A Cataclysm


By downgrading the U.S. public debt rating for the first time in 70 years, the agency Standard & Poor’s has thrown global finance into turmoil. And with it, the economy and even politics.

Global finance is based upon a simple idea: U.S. debt is 100 percent secure. All financial products are defined by differences in interest rates and, therefore, by risk in relation to American federal obligations. Of course, this grading cannot be taken as gospel. It is just one of many opinions. However, it does state the obvious: the U.S. cannot continue on this path, with a maximum public deficit (more than 10 percent of gross domestic product this year, for the third time in a row) and minimal growth (an annual rate of less than 1 percent during the first half of 2011). For the first time in over two centuries, the United States risks not being able to repay its debts. In the wake of Standard & Poor’s announcement, bankers, insurance companies and investors from around the world can no longer turn a blind eye to this disturbing fact. They are going to have to revise the whole of their capital allocation policy, a move that will wipe out thousands of billions of dollars in the coming weeks and months — the Chinese have already expressed their anger. The regulators themselves will also have to recalculate everything. Money will inevitably become more expensive. Even if, initially, many investors instinctively, albeit paradoxically, purchase American debt in order to protect themselves from market turbulence, something which could hold down interest rates at first and thus reassure those who are more short-sighted.

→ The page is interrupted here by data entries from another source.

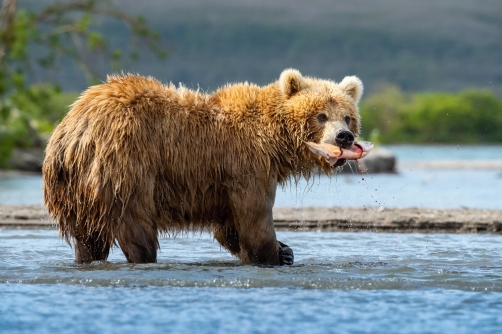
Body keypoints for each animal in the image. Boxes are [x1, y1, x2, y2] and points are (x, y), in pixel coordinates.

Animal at [43, 68, 362, 266]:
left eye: (347, 116)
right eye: (321, 115)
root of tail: (71, 131)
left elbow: (229, 227)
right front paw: (273, 254)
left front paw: (286, 252)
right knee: (137, 228)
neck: (275, 141)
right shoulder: (246, 165)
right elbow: (254, 218)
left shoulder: (224, 182)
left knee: (88, 238)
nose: (344, 137)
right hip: (124, 166)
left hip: (76, 191)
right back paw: (143, 258)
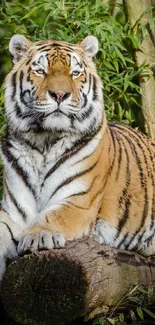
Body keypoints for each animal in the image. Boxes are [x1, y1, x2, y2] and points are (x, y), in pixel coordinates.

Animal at [0, 34, 155, 280]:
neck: (43, 141)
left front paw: (36, 236)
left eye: (75, 73)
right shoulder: (14, 211)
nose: (60, 95)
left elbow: (52, 216)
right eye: (41, 71)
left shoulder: (79, 201)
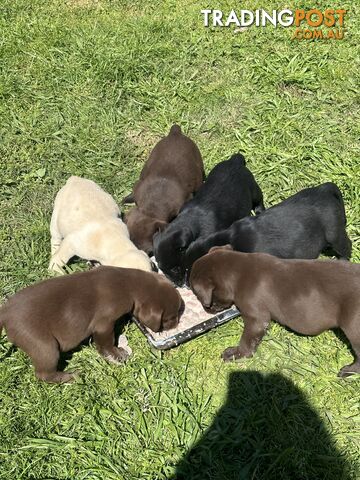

This has not just shaken up the world of finance. As it is a matter of public debt, politics is affected accordingly. The representative democracy in which we live was invented 300 years ago and is based upon a simple idea: In order to avoid a spiraling debt which leads to bankruptcy, public accounts must be audited by representatives of the people and not left to the king’s pleasure. Today, this founding mission is no longer successful in the United States, even though she is long considered to be the model of representative democracy. And, in our old Europe, doubt about the ability of the United States to meet its financial obligations is also growing, as we saw last week with the markets. Political leaders are increasingly providing verbal reassurance, yet, as the public debt grows, they are losing their credibility. To restore confidence, action, more than words, is needed. This is not just about the health of financial markets, the future of democracy is also at stake.